I turned away from this ugly scene and proceeded up the mountain trail.  There were cairns to mark the way.  Suddenly I heard hoof beats.  I turned around and coming straight up the trail behind me was a herd of mountain goats. I stepped aside and they whizzed right past.  They were resplendent in their white wool and dark horns.  That was my first and last encounter with mountain goats.   In 2010 a mountain goat attacked and killed a hiker in Olympic National Park.  They note mountain goat attacks are a very rare occurrence, but had I known there was even a remote chance of being attacked, I would have been less sanguine about my encounter.

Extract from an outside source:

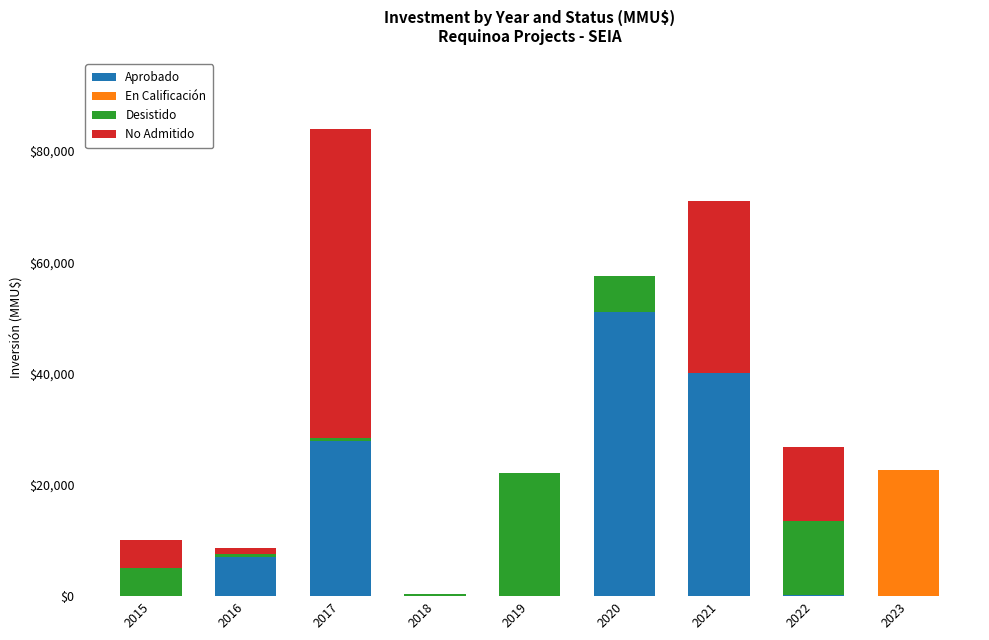

At which category is the sum across all series the highest?

2017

A much bigger threat in the high country are from lightning strikes from afternoon thunderstorms. Klare and I had taken this same route around Leidy Peak at a later date and got chased off the mountain by scrapple, rain, thunder and lightning.  The wild can be a dangerous place.

 

Wild animal attacks and lightning strikes are dramatic dangerous events.  More insidious are the self-inflicted dangers trekking into the wild violating some what should be well-respected rules.  One weekend in Vernal I decided to explore for a trail I saw on the High Uinta map that followed a wash, then meandered up the woods to a plateau.  I parked my pickup at the trailhead.  No one else was around.  I proceeded to violate some rules:  I had not told anyone where I was going; I carried no water or food; I had no cell phone; I thought I’d be out just a short time and could easily find my way back.  I followed what looked like a trail up the wash, but the route soon disappeared. There were no cairns or markers. But the map says the trail should be RIGHT HERE.  What is it they say?  The map is not the territory.  As the trees and brush grew thicker I decided to bush whack up the hill to the plateau. It was tough going but I eventually came to a clearing and walked out over to the edge.  I could see my pickup down below.  The map indicated there was a trail off the edge of the plateau, which would have be a shortcut to the parking area.  I zig zagged across the edge looking for a way down.  In the meantime I was sliding on loose shale, skiing sideways ever lower. I ended up on my butt.  As I tried to get up I only worsened my situation by sliding farther.  I stopped and assessed the situation.  I thought to myself:  what a dumb way to die.  The way I saw it I had three choices:  continue sliding down over the edge falling over likely breaking a leg or worse;  remain here and hope to attract some attention if anyone else pulled into the parking lot, and, if not, starve to death and hope someone would find my bones on the hillside;  or, try to scoot up the hill on my butt until I could grab something and get to my feet.  I chose the third option.  Fortunately I was able to inch my way gradually up the slope, grab a tree root, and pull myself up to safety.  Whew. Damn map.  Like an idiot I violated some rules and still lived to tell about it.  Finally getting back to my pickup I reflected on how easy it was to get into trouble by just going for a weekend stroll through the wilderness.